Dear Liza: My mother recently died and I am the Trustee of her trust. She left everything to me and my brother, equally.  I live far away from California, where she lived. My brother lives in her house. The bank told me that I need to get a tax identification number for my mother’s trust, is that true? Also, I’m worried that my brother is going to take her furniture and other things in the house before I have the chance to get there. I really don’t know where to start or how to get help. So, first things first. Yes, you DO need to get a tax identification number for your mother’s trust now that she’s died. That’s because now her trust is irrevocable, and, until you distribute the trust property to yourself and your brother, any income earned by the trust during this interim period needs to be reported under this new tax identification number, which is called an ‘EIN’ (employee identification number). You can apply for it online at this website. I’ve written about how to do this on Legal Consumer, which offers national probate information, organized by zip code–click on the article about how to get a tax id number.

Next, you, as Trustee, are responsible for gathering and protecting the trust’s assets until they are distributed to the beneficiaries. That’s the legal answer — but in real life, this can be tricky, especially when you are far away and you two are the only beneficiaries. I would advise seeing how cooperative your brother will be — after all, he benefits from having the house clean and sold for a good price. Ultimately, if he won’t cooperate and you can’t get him to move out, you should seek to have him removed by the local law enforcement authority, but I would hope it doesn’t come to that.

Finally, in terms of getting help, I’d advise you go find an estate planning attorney to advise you on your duties as Trustee. If there are trust assets other than that house, you can use trust money to pay for this advice, and it will be well worth it, since you have to do the job properly or risk personal liability. Nolo has a lawyer directory that should be helpful here.

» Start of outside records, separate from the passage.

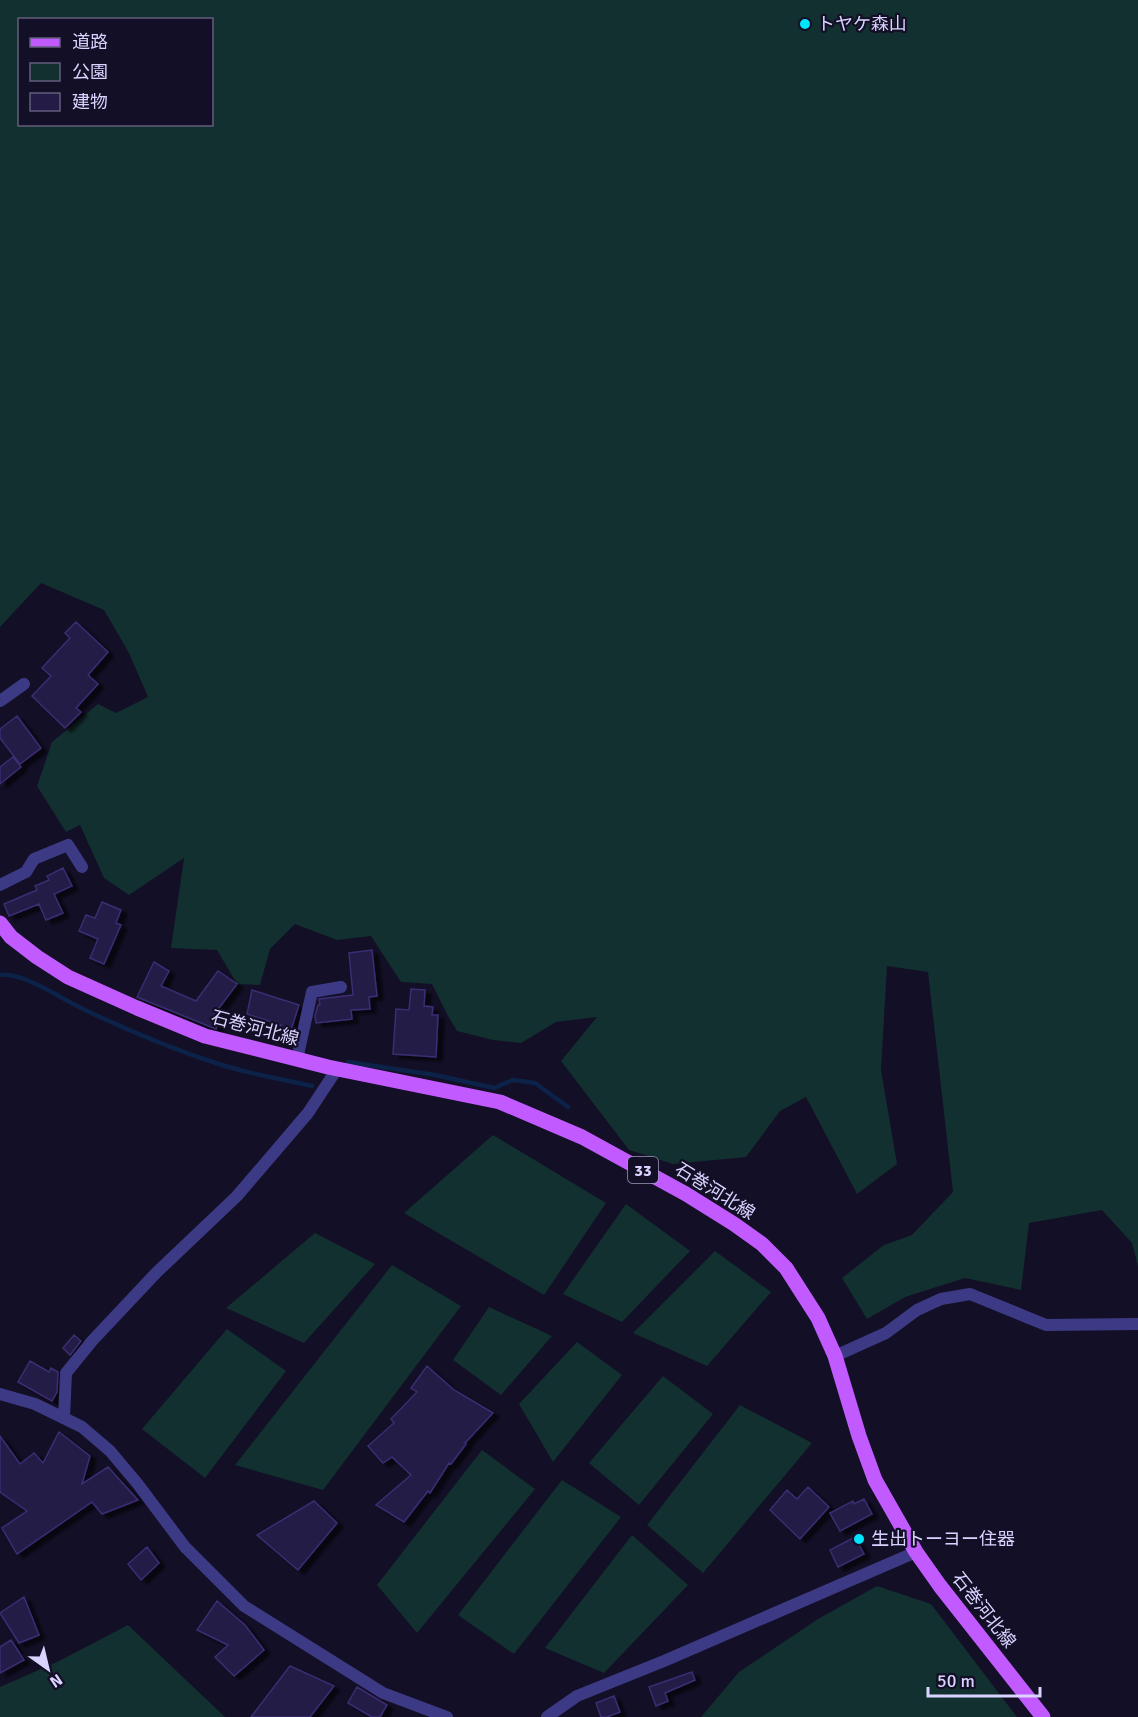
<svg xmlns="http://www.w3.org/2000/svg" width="1138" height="1717" viewBox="0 0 1138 1717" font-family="Signika,'Noto Sans JP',sans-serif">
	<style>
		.green { fill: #12302f; fill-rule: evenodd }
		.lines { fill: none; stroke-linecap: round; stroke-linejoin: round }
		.stream { stroke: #0c2248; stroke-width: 4.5 }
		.building { fill: #241b47; stroke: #3b2d73; stroke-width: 1.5; filter: url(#shadow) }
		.street { stroke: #3d3a85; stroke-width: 12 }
		.primary { stroke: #c25bff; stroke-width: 15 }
		.poi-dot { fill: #00e5ff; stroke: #130f26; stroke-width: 2 }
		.labels { text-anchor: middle; stroke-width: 4.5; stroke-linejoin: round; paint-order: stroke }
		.shield { fill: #130f26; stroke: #9e99be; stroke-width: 1.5 }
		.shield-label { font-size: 16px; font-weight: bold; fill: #d9d4ff }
		.poi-label { font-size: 18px; fill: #d9d4ff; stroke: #130f26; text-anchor: start }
		.street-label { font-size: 18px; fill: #d9d4ff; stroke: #130f26 }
	</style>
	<defs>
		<filter id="shadow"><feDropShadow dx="6" dy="4" stdDeviation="1.5" flood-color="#0009"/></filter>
	</defs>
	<rect width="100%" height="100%" fill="#130f26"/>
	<!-- green -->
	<path class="green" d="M 0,0 L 1138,0 L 1138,1266 L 1132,1243 L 1102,1210 L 1029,1223 L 1021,1290 L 965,1278 L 905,1297 L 867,1319 L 842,1278 L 884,1245 L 912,1235 L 953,1192 L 928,972 L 887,966 L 881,1070 L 897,1164 L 857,1194 L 806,1097 L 780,1111 L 746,1157 L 673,1164 L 629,1150 L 561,1061 L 597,1017 L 556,1022 L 521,1043 L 493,1040 L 457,1031 L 448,1016 L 432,984 L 401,982 L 371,936 L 337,940 L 295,924 L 270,949 L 260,985 L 237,984 L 217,950 L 171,948 L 184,858 L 129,895 L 104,878 L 80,825 L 66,832 L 37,786 L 52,742 L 98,704 L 116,713 L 148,697 L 129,653 L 104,610 L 41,583 L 0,627 ZM 20,20 L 212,20 L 212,124 L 20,124 Z
		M 493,1135 L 606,1203 L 544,1295 L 404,1213 Z
		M 626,1204 L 690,1251 L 622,1322 L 563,1294 Z
		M 315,1233 L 375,1264 L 304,1343 L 226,1308 Z
		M 715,1251 L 771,1292 L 707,1366 L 633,1333 Z
		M 392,1265 L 461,1306 L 323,1490 L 235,1465 Z
		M 489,1307 L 552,1336 L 501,1395 L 453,1360 Z
		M 227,1329 L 286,1371 L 205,1478 L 142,1429 Z
		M 577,1342 L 622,1375 L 553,1462 L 519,1404 Z
		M 663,1376 L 713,1414 L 639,1505 L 589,1463 Z
		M 740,1405 L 812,1443 L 703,1573 L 647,1525 Z
		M 482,1450 L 535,1489 L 417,1633 L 377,1585 Z
		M 562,1480 L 621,1517 L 514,1654 L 458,1615 Z
		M 632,1535 L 688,1585 L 604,1673 L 545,1648 Z
		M 877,1586 L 931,1604 L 1017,1717 L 701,1717 L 739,1672 L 818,1619 Z
		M 128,1625 L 225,1717 L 0,1717 L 0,1687 L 59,1661 Z"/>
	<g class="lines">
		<!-- stream -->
		<path class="stream" d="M 0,975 C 21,971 64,1000 83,1009 C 127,1030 172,1049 219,1064 C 249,1074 281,1079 312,1086
			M 348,1062 L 435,1075 L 494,1088 L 513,1080 L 535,1083 L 568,1107"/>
	</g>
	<!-- building -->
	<path class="building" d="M 76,622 L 108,652 L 88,675 L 98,684 L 76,708 L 81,712 L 65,728 L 32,696 L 51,676 L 42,668 L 70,638 L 65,633 Z
		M 17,716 L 41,748 L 20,764 L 0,738 L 0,729 Z
		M 13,757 L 21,767 L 0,784 L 0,767 Z
		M 63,868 L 72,886 L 54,894 L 63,913 L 46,920 L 39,904 L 9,916 L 4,904 L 37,890 L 35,886 L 49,880 L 47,876 Z
		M 102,902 L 121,910 L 116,923 L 121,925 L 104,964 L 90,958 L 98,939 L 79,931 L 86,915 L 95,918 Z
		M 372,950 L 377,996 L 369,997 L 370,1009 L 351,1010 L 352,1019 L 316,1023 L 315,1016 L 318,1005 L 320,1005 L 319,999 L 353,995 L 349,953 Z
		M 154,962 L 169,971 L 161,986 L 196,1001 L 218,971 L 237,984 L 213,1016 L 220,1019 L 216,1029 L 137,997 Z
		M 411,989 L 425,990 L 424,1006 L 433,1007 L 432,1015 L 438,1015 L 436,1057 L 393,1054 L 396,1009 L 409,1010 Z
		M 252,990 L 299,1005 L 290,1033 L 279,1030 L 281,1025 L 247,1014 Z
		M 74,1335 L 81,1341 L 70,1355 L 63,1348 Z
		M 30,1361 L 49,1372 L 51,1368 L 58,1372 L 57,1392 L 52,1401 L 18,1382 Z
		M 427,1366 L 454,1390 L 493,1413 L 465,1443 L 466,1444 L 451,1464 L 449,1463 L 430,1493 L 428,1491 L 404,1522 L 376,1505 L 411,1475 L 392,1457 L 383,1463 L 368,1446 L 394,1423 L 391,1419 L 417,1392 L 411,1388 Z
		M 59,1432 L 90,1456 L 82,1484 L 108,1467 L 138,1500 L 102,1514 L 92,1502 L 17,1554 L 2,1528 L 27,1511 L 0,1492 L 0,1436 L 20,1464 L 34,1453 L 43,1463 Z
		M 808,1487 L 829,1507 L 800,1539 L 770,1510 L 787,1490 L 797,1499 Z
		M 864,1499 L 872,1514 L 840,1531 L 830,1513 L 853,1501 L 854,1504 Z
		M 314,1501 L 337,1523 L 298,1570 L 257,1535 Z
		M 855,1537 L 864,1554 L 838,1567 L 830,1550 Z
		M 147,1547 L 159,1563 L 141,1580 L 128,1564 Z
		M 24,1597 L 39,1635 L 19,1643 L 0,1613 Z
		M 217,1601 L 245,1625 L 264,1650 L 234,1676 L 215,1657 L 228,1645 L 197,1630 Z
		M 11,1640 L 24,1660 L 0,1673 L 0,1647 Z
		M 290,1666 L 334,1686 L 310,1717 L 251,1717 Z
		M 692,1672 L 695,1680 L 665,1693 L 668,1701 L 656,1706 L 649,1687 Z
		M 357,1687 L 387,1705 L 380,1717 L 372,1717 L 348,1703 Z
		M 614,1696 L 620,1712 L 607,1717 L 601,1717 L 596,1703 Z"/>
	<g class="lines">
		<!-- street -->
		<path class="street" d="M 0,701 L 24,684
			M 0,885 L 26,872 L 34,859 L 68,845 L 82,867
			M 297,1059 L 312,992 L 341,987
			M 835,1356 L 886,1333 L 917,1310 L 941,1299 L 970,1294 L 1046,1325 L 1138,1324
			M 0,1394 L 35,1404 L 82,1427 L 110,1451 L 137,1483 L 185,1547 L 244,1606 L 383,1693 L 447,1717
			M 64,1418 L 66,1373 L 92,1341 L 157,1272 L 237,1196 L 308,1113 L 337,1069
			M 547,1717 L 577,1696 L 664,1661 L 916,1552"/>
		<!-- primary -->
		<path class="primary" d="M 0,923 L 11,937 L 37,957 L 68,977 L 137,1008 L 205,1036 L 328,1067 L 500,1102 L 582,1137 L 686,1194 L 734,1224 L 762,1244 L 786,1268 L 818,1318 L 835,1356 L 859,1436 L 875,1480 L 916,1552 L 940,1586 L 1043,1717"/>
	</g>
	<!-- markers -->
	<g class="poi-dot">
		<circle cx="805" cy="24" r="6"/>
		<circle cx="859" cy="1539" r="6"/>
	</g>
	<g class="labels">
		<!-- shield labels -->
		<rect class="shield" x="628" y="1157" width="30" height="26" rx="4.5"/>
		<g class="shield-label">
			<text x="643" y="1176">33</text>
		</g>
		<!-- poi labels -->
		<g class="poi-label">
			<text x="817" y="30">トヤケ森山</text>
			<text x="871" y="1545">生出トーヨー住器</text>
		</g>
		<!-- street labels -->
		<g class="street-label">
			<text transform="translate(255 1028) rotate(15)" y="6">石巻河北線</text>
			<text transform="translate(715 1191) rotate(32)" y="6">石巻河北線</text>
			<text transform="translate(984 1610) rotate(52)" y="6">石巻河北線</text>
		</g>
	</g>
	<!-- legend -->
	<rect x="18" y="18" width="195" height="108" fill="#130f26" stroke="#625e7d" stroke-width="1.5"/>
	<rect x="30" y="38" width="30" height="9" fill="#c25bff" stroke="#625e7d" stroke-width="1.5"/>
	<text x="72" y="48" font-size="18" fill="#d9d4ff">道路</text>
	<rect x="30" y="63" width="30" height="18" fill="#12302f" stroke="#625e7d" stroke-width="1.5"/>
	<text x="72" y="78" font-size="18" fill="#d9d4ff">公園</text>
	<rect x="30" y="93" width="30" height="18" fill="#241b47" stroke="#625e7d" stroke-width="1.5"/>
	<text x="72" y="108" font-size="18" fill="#d9d4ff">建物</text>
	<!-- north arrow -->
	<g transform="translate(48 1669) rotate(146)" stroke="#130f26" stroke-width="4.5" paint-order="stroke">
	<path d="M0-4.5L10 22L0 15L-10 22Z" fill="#d9d4ff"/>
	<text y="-9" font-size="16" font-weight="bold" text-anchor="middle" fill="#d9d4ff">N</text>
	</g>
	<!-- scale -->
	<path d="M928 1687v9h112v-9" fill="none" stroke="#d9d4ff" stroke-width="3"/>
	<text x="937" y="1687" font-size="18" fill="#d9d4ff" stroke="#130f26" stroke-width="4.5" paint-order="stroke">50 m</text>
</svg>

Beneficiary Designations Are the Last Word

Dear Liza: My Stepmother had a pension, my father was the beneficiary after she died. He made me beneficiary after his death. After he died, I received the pension. Now my stepmother’s sister wants it. She is not a beneficiary. Is she entitled to it? Can she try to fight it?  Your stepmother’s sister, based on what you’ve written here, is not entitled to that pension. If she isn’t the named beneficiary, she’s not entitled to the money. It’s that simple. When an account or a pension has a named beneficiary, that beneficiary is the only person entitled to that asset. Period. Unless your father didn’t have the right to name a beneficiary after his death, or was somehow named improperly by your stepmother, no one else but you would be entitled to the money. In other words, if a beneficiary is improperly designated, then that beneficiary designation itself can be challenged. But otherwise, the account holder’s designation of a beneficiary is the last word.

What A Custodial Account Can (and Can’t) Be Used For

Dear Liza: My uncle recently passed away. He named both my grandmother and myself as Personal Representatives of his Will, with a clause stating that if a guardian is needed to care for his children or their property, he named me and my grandmother. The clause also states that if any of his children are under the age of 21, the guardian shall serve as custodian for his or her property under the Uniform Transfers to Minors Act until she reaches 21. His 17 year old daughter is the sole beneficiary on his life insurance policy form his employer. Will we be able to utilize this policy to assist with his funeral arrangements? I’m sorry to hear about your uncle. And I’m sorry to answer your question with a resounding, “nope!” Your niece is the beneficiary of that life insurance policy, and you, as the custodian for that property, can only use it for her benefit, not for the funeral arrangements of her father. Money left in a custodial account can only be used for the benefit of the minor, not anyone else. You’ll have to find another way to pay for those funeral arrangements.